Joe Levi:
a cross-discipline, multi-dimensional problem solver who thinks outside the box – but within reality™

Faster Page Loads With Image Concatenation ("CSS Sprites")

When designing web solutions (sites or applications), icons and small images can be used to enhance the user experience (UX) by providing visual cues. The downside of the implementation of these images are (1) added bits to download and (2) an increase in server hits to pull the extra images — and the resulting latency due to downloading each item separately.

This article illustrates an idea wherein you combine your icons into a single file and use CSS to show only the area containing the image that you want. This method has been used for some time now with CSS image-rollovers (again, reducing the total server-hits), but now has another use. Wahoo!

This accomplishes two things:
(1) it reduces overall server-hits, which sounds like a selfish reason, but it’s not entirely so. The less objects your server has to serve, the faster it is. But more importantly, the fewer objects your page requests (.html, .aspx, .png, .css, .js, etc.) the faster it will load.
(2) By combining images with similar color pallets into one image, you only need load the pallet information once (rather than once for each image). Take a look at the math and I think you’ll see why this also reduces the load time.
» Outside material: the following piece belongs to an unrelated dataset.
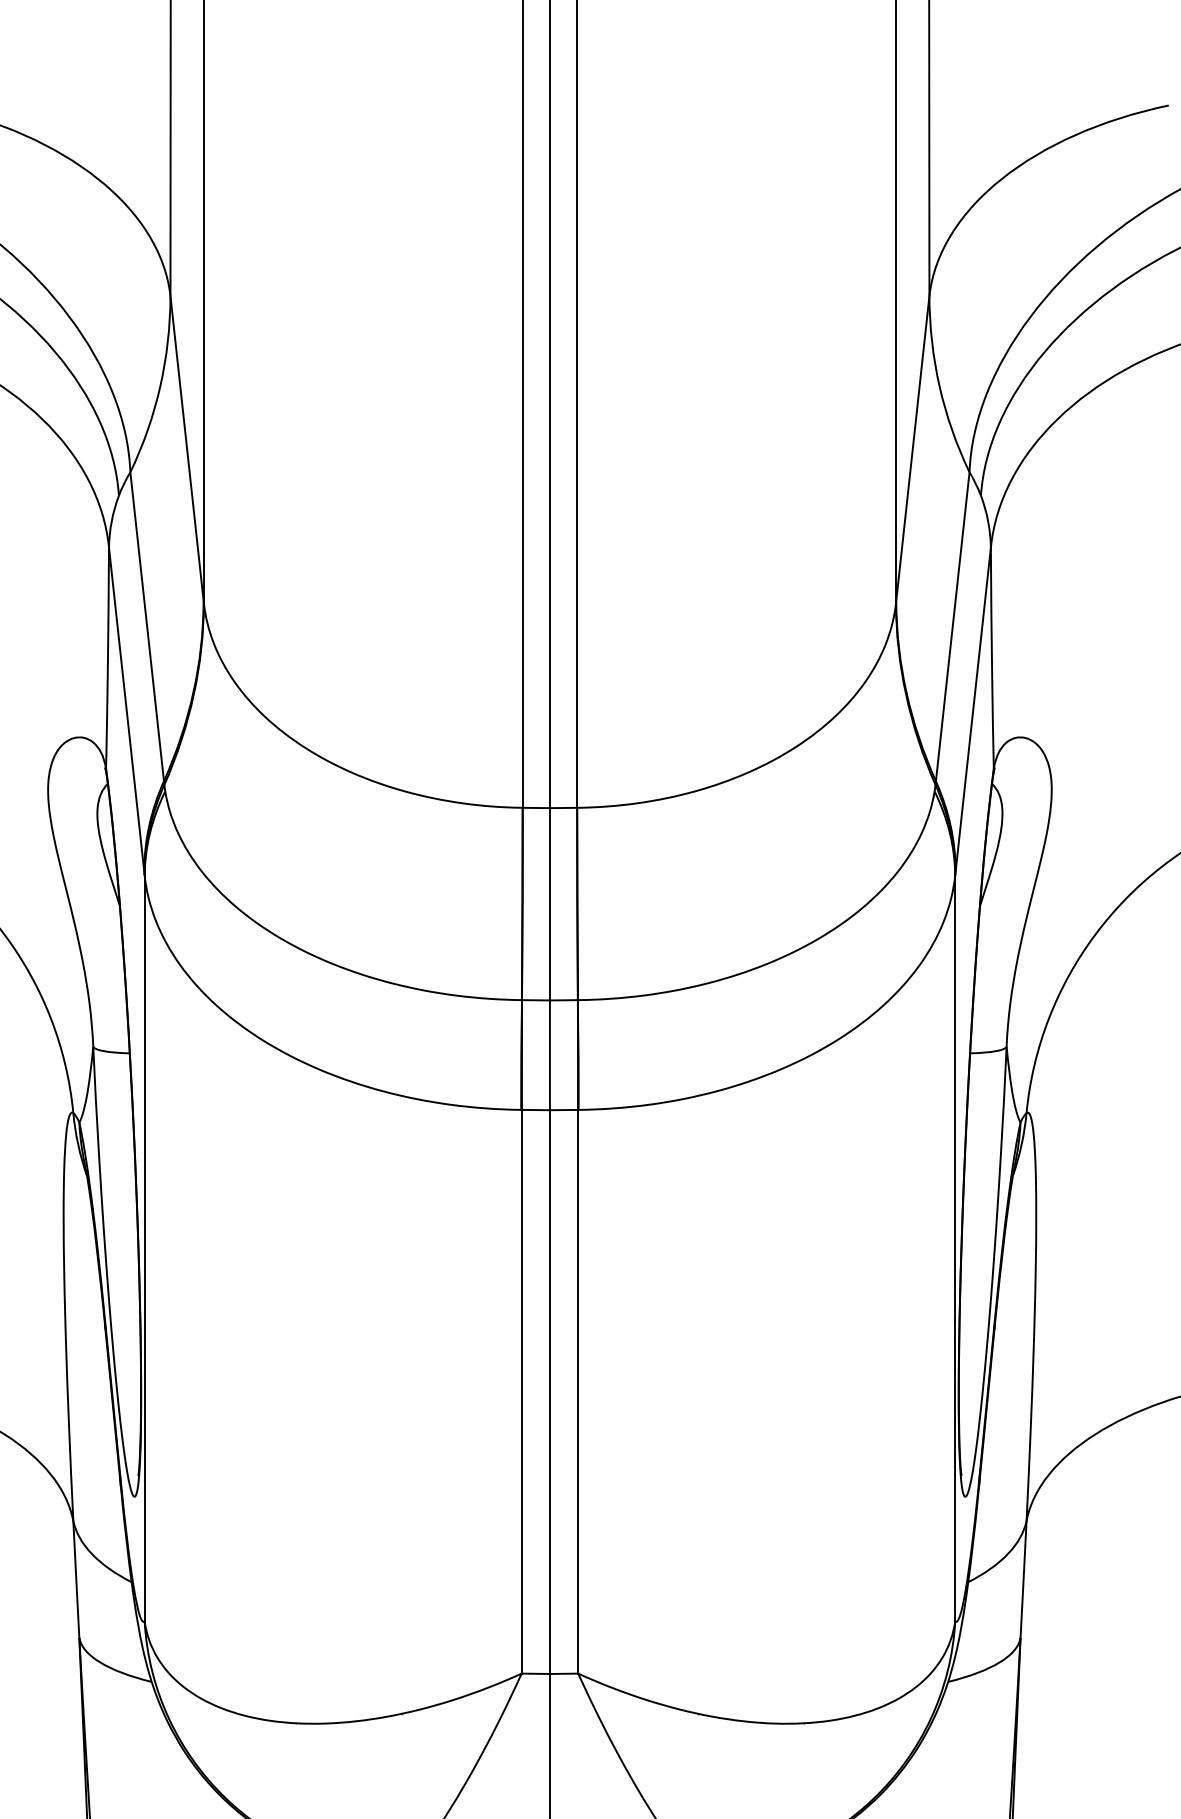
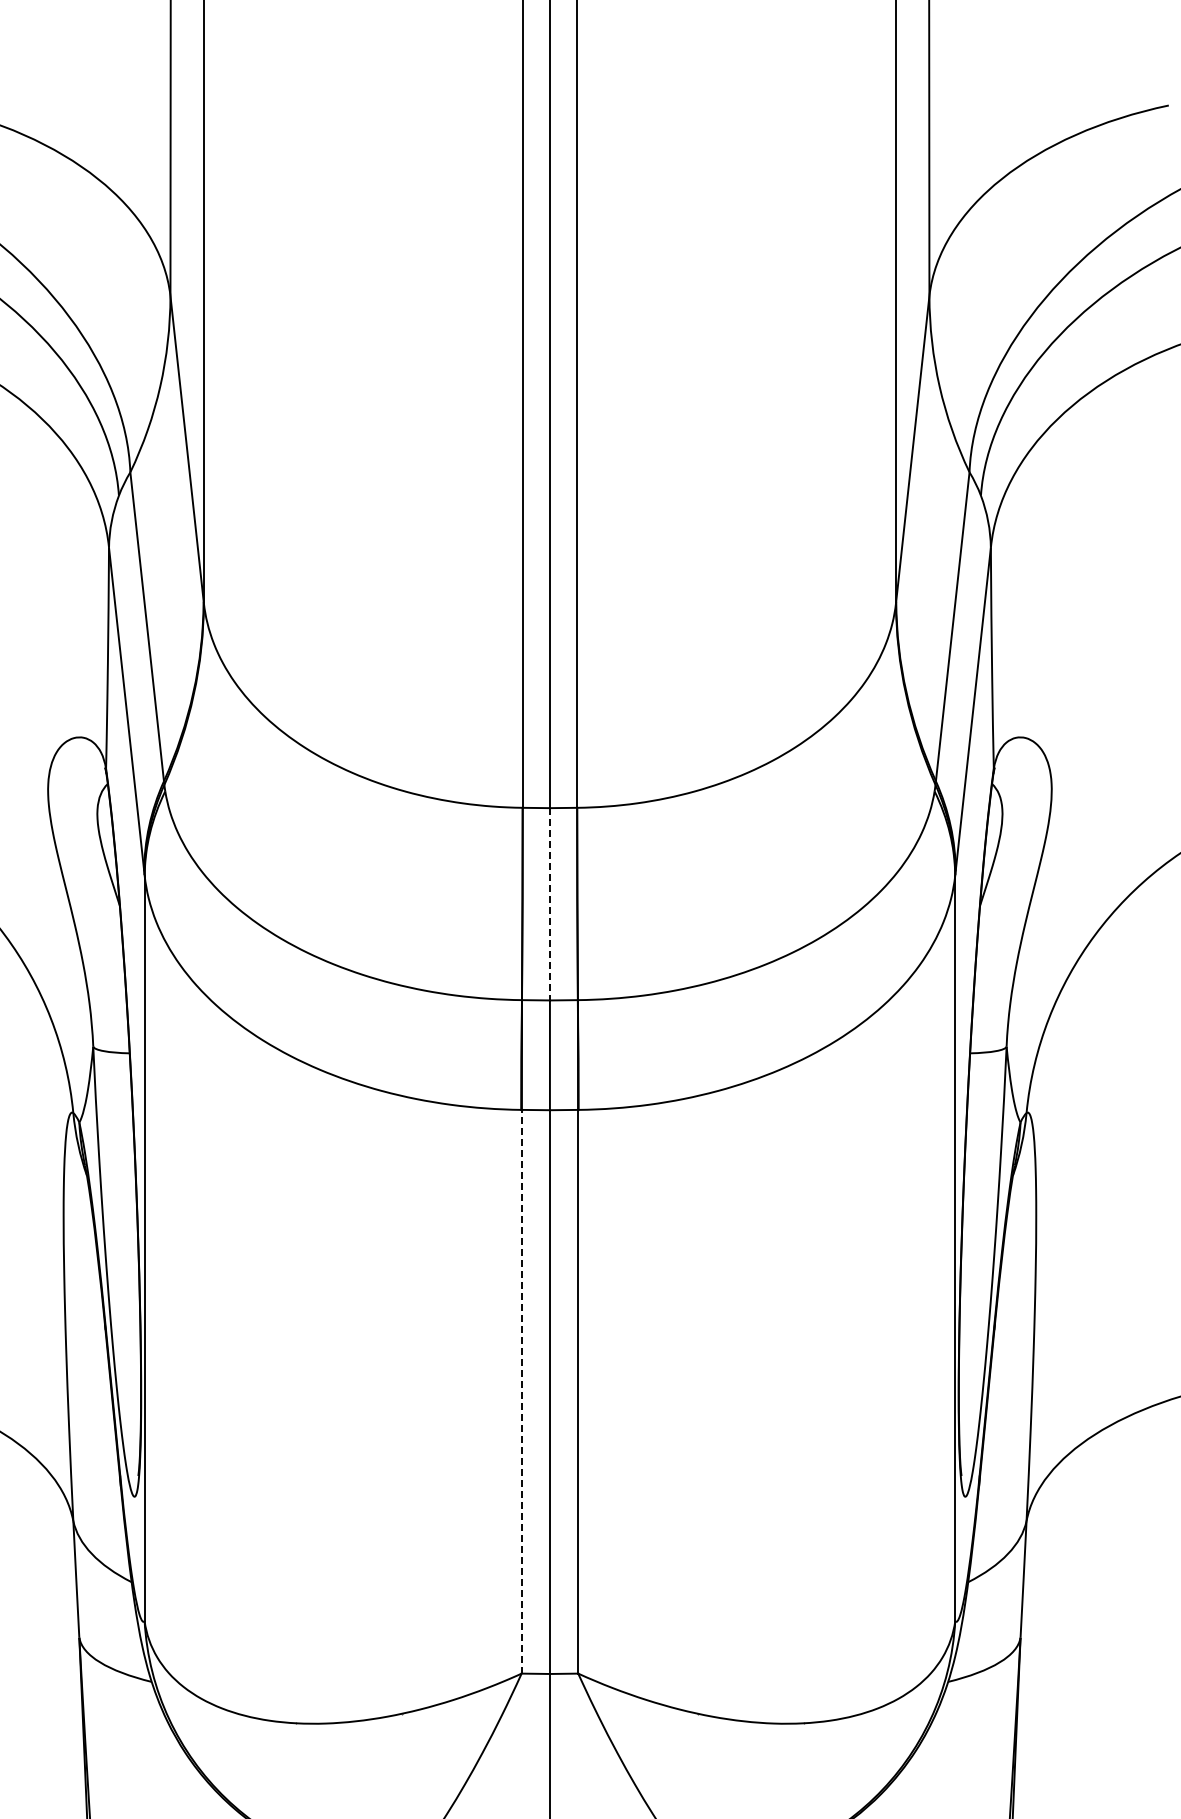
line at (549, 905): solid -> dashed
line at (521, 1391): solid -> dashed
In the article the author uses 6 icons which are 574 bytes, 571 bytes, 583 bytes, 569 bytes, 572 bytes, and 574 bytes (totaling 3,443 bytes). When combined into one file the number of server-hits is reduced from 6 to 1 and the file size is reduced from 3,443 bytes to 1,802 bytes. (Of course, you should also consider the overhead that the additional CSS rules make, but this is relatively marginal.)

Ironically, this is strangely similar to how icons are used in desktop icon libraries (.ico and .dll files).